>>1409504I'm okay at drawing. I doodled on my schoolpapers from the third grade on. I remember starting out by drawing robot characters with a triangle torso and triangular limbs and a triangular head with 3 spikes. I then got pic related Star Was book back when Borders Books was closing and the company was liquidating everything. I started drawing Storm Troopers and Clone Troopers, and my favorite characters: The Fetts. I drew just by looking at the book and copying. I would draw Star Wars characters in addition to my own stuff at school. From then on, I my own characters started having limbs and armor, kneepads, capes, helmet features such as radio comms, that somewhat resembled armored Star Wars characters. Kind of like mixing and matching parts.
I learned by copying. And I learned a new saying recently that goes along with this: that good artists borrow and great artists steal. So you should be shameless about stealing. The Japanese ripped off Western sci-fi in their anime and put their own spin on it and created some of the most potent cyberpunk and space opera visual media that exists.

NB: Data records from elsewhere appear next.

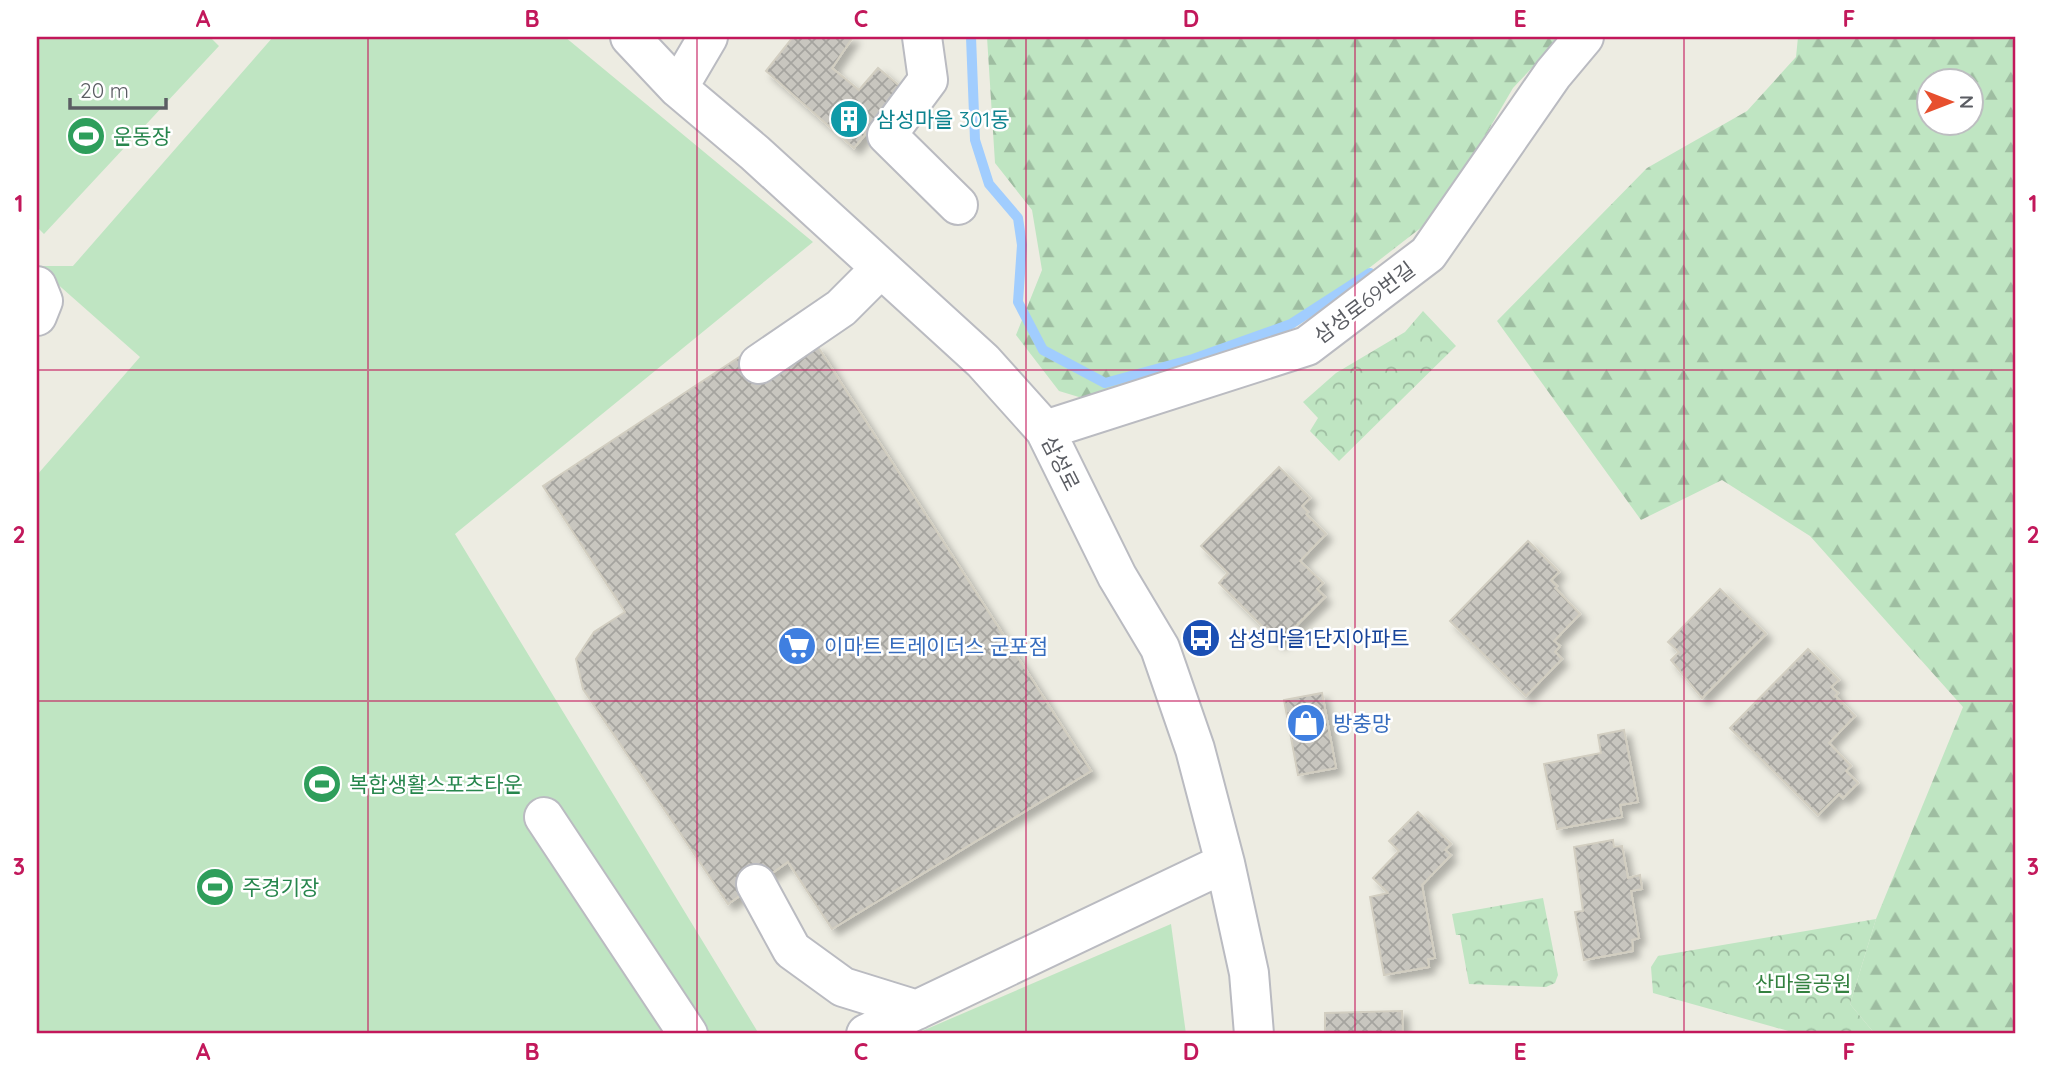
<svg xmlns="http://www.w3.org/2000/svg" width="2052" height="1071" viewBox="0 0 2052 1071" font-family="Quicksand,'Noto Sans KR',sans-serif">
	<defs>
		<pattern id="forest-firs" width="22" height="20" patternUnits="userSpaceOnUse" patternTransform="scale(1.75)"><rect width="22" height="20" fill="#bfe5c2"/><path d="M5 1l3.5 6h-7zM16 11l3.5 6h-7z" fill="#9ebda1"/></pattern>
		<pattern id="park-crowns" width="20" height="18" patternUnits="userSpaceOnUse" patternTransform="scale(1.75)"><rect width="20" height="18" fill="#bfe5c2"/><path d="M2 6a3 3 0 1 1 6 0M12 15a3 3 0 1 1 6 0" fill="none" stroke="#9ebda1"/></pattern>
		<pattern id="building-cross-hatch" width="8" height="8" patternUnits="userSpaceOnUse" patternTransform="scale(1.75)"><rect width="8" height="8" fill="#c8c6bf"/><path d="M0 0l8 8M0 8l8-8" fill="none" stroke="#a5a49f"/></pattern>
		<filter id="shadow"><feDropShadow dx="6" dy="6" stdDeviation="3.5" flood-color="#0004"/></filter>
	</defs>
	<rect width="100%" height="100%" fill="#edece2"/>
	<path fill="url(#forest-firs)" fill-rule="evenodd" d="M987,37H1561L1513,88L1440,213L1266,348L1102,404L1059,391L1016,335L1042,270L1032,210L995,163Z
		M1798,37H2015V1034H1875L1850,1004L1876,919L1963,707L1810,536L1722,480L1641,520L1497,321L1647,168L1747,111L1796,57ZM1930,80H1972V122H1930Z"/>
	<path fill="url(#park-crowns)" d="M1423,311L1456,346L1339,461L1310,431L1318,418L1303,402L1336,373L1405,332Z
		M1543,898L1558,975L1555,983L1546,987L1469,984L1460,935H1456L1452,914Z
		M1876,919L1850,1004L1875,1034H1799L1653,993L1651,967L1658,956Z"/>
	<path fill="#bfe5c2" d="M37,37H210L219,46L44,234L37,227Z
		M273,37H565L813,242L455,534L759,1034H37V475L140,357L37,266H73Z
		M1171,924L1186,1034H915Z"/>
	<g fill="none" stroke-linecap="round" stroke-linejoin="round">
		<path stroke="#a1cdfe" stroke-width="10" d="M971,37L975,140L989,184L1018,218L1022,245L1018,302L1043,350L1105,383L1193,359L1291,324L1370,273"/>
	</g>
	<path fill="url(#building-cross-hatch)" stroke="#d2cec1" stroke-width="2" filter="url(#shadow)" d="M793,37H853L832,68L859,90L878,68L903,89L854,148L766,71Z
		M818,347L1091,771L832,929L788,862L728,904L583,689L576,659L594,632L625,612L543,486L750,350Z
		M1279,467L1310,498L1302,506L1308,512L1306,514L1326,534L1300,561L1323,583L1317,589L1325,597L1279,643L1219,583L1228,573L1201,546Z
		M1528,541L1559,572L1551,580L1557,586L1555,588L1580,614L1554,641L1560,646L1555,652L1562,659L1526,696L1450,621Z
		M1720,589L1766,634L1702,698L1671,660L1679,652L1668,642Z
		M1808,649L1839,680L1831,687L1838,693L1835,696L1855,716L1829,743L1851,766L1846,771L1858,783L1843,798L1839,794L1818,815L1730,728Z
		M1322,693L1336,768L1298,775L1284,700Z
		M1624,730L1638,802L1620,805L1622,817L1557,829L1544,764L1601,753L1598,735Z
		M1418,812L1451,844L1445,850L1451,855L1422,885L1435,958L1428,959L1429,967L1384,975L1370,897L1388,893L1373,878L1399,851L1389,841Z
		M1613,840L1614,847L1622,846L1628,878L1640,875L1642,889L1631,891L1639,938L1632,940L1633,951L1584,960L1575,912L1583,911L1574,847Z
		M1402,1011L1403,1034H1325V1013Z"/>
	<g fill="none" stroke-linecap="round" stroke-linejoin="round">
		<defs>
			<path id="minor" d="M630,37L678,88L755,153L983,361L1045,430L1117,576L1160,648L1195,749L1225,863L1249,973L1254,1034
				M922,37L928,80L887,135L958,205
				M678,88L708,37
				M37,286L43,301L37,316
				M759,364L841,308L881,268
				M1045,430L1307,346L1428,254L1553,74L1584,37
				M544,817L688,1034
				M756,884L792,950L843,987L917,1010
				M866,1034L1225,863"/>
		</defs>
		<use href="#minor" stroke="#babbc1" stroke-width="42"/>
		<use href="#minor" stroke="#fff" stroke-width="38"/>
	</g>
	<path fill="none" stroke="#c2185b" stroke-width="2" stroke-opacity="0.55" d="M368,37V1034M697,37V1034M1026,37V1034M1355,37V1034M1684,37V1034M37,370H2015M37,701H2015"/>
	<defs>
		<symbol id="building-disc" viewBox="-11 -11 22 22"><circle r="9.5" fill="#0f9aa8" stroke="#fff"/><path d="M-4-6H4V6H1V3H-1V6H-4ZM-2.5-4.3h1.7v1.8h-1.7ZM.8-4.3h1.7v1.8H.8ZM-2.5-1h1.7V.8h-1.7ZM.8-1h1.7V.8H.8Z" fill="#fff"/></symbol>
		<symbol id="stadium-disc" viewBox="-11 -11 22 22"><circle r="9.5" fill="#2e9e5b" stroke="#fff"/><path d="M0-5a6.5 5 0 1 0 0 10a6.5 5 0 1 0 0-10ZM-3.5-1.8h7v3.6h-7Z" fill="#fff"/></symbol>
		<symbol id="bus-disc" viewBox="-11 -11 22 22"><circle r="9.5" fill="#1a4fb4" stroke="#fff"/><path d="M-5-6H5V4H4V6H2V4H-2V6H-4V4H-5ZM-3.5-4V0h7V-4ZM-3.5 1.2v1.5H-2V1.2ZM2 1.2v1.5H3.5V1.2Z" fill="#fff"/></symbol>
		<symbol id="supermarket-disc" viewBox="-11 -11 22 22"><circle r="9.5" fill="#3f7fe0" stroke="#fff"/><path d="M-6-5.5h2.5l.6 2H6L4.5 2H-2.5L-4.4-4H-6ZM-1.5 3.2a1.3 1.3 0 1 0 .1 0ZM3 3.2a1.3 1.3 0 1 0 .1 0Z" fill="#fff"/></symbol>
		<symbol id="shop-disc" viewBox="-11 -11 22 22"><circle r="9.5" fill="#3f7fe0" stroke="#fff"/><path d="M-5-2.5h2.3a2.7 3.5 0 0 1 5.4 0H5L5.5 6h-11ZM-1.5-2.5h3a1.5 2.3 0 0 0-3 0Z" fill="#fff"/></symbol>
	</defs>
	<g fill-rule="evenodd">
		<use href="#building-disc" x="827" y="97" width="44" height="44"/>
		<use href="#stadium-disc" x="64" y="114" width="44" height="44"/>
		<use href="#bus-disc" x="1179" y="616" width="44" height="44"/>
		<use href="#supermarket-disc" x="775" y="624" width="44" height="44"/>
		<use href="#shop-disc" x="1284" y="701" width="44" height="44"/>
		<use href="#stadium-disc" x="300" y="762" width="44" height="44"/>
		<use href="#stadium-disc" x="193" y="865" width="44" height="44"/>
	</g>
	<g text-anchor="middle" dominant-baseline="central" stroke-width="5" stroke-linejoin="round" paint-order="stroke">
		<g font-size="21" fill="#0d838f" stroke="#fff" text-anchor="start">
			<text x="876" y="119">삼성마을 301동</text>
		</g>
		<g font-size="21" fill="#27864d" stroke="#fff" text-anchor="start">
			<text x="113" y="136">운동장</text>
			<text x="349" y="784">복합생활스포츠타운</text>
			<text x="242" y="887">주경기장</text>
		</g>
		<g font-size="21" fill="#5b5d63" stroke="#fff">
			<text transform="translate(1364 302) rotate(-37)">삼성로69번길</text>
			<text transform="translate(1061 463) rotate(63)">삼성로</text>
		</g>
		<g font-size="21" fill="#164399" stroke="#fff" text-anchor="start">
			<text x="1228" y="638">삼성마을1단지아파트</text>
		</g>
		<g font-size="21" fill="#366cbe" stroke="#fff" text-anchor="start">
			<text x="824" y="646">이마트 트레이더스 군포점</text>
			<text x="1333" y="723">방충망</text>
		</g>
		<g font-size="21" fill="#348140" stroke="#fff">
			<text x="1803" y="983">산마을공원</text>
		</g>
	</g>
	<rect width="2052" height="1071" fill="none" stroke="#ffffff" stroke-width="77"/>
	<g transform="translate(1950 102) rotate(90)"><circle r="33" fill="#ffffff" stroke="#bdbec1" stroke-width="2"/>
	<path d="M0-5L12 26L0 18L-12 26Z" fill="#e74f2e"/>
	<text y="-10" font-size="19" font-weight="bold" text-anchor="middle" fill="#5b5d63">N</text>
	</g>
	<path d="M70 98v10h96v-10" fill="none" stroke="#5b5d63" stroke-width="3.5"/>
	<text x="80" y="98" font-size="21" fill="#5b5d63" stroke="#ffffff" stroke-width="5" paint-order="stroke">20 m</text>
	<rect x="38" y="38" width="1976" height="994" fill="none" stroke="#c2185b" stroke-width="2.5"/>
	<g font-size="23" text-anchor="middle" font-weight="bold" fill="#c2185b">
		<text x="203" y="27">A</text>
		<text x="532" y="27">B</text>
		<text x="861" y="27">C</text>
		<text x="1191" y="27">D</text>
		<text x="1520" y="27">E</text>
		<text x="1849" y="27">F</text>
		<text x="19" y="212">1</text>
		<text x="2033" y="212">1</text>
		<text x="19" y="543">2</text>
		<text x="2033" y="543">2</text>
		<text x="19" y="875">3</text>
		<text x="2033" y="875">3</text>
		<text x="203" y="1060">A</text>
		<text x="532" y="1060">B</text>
		<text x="861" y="1060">C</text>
		<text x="1191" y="1060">D</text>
		<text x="1520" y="1060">E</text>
		<text x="1849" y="1060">F</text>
	</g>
</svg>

Last time I drew was a few years ago. I don't care about having this skill at all, and I only learned how to do it because, like you, I was an unfocused kid in school. So if you have YouTube on in the background, there shouldn't be anything stopping you from developing your hand and mind for drawing. It just takes time, and you'll train your mind for it. And now I'll tell you the most important thing:
You can actually learn how to perfectly draw any image if you copy it enough times. Through copying, you will memorize every aspect of it, and every line and feature of it will be in your memory forever (like Boba Fett and Stormtroopers still are in mine to this day) and you'll be able to draw it perfectly from memory at any time. And once you have a couple of images stored in your mind for eternity, you'll be able to combine aspects of them and fuse them together.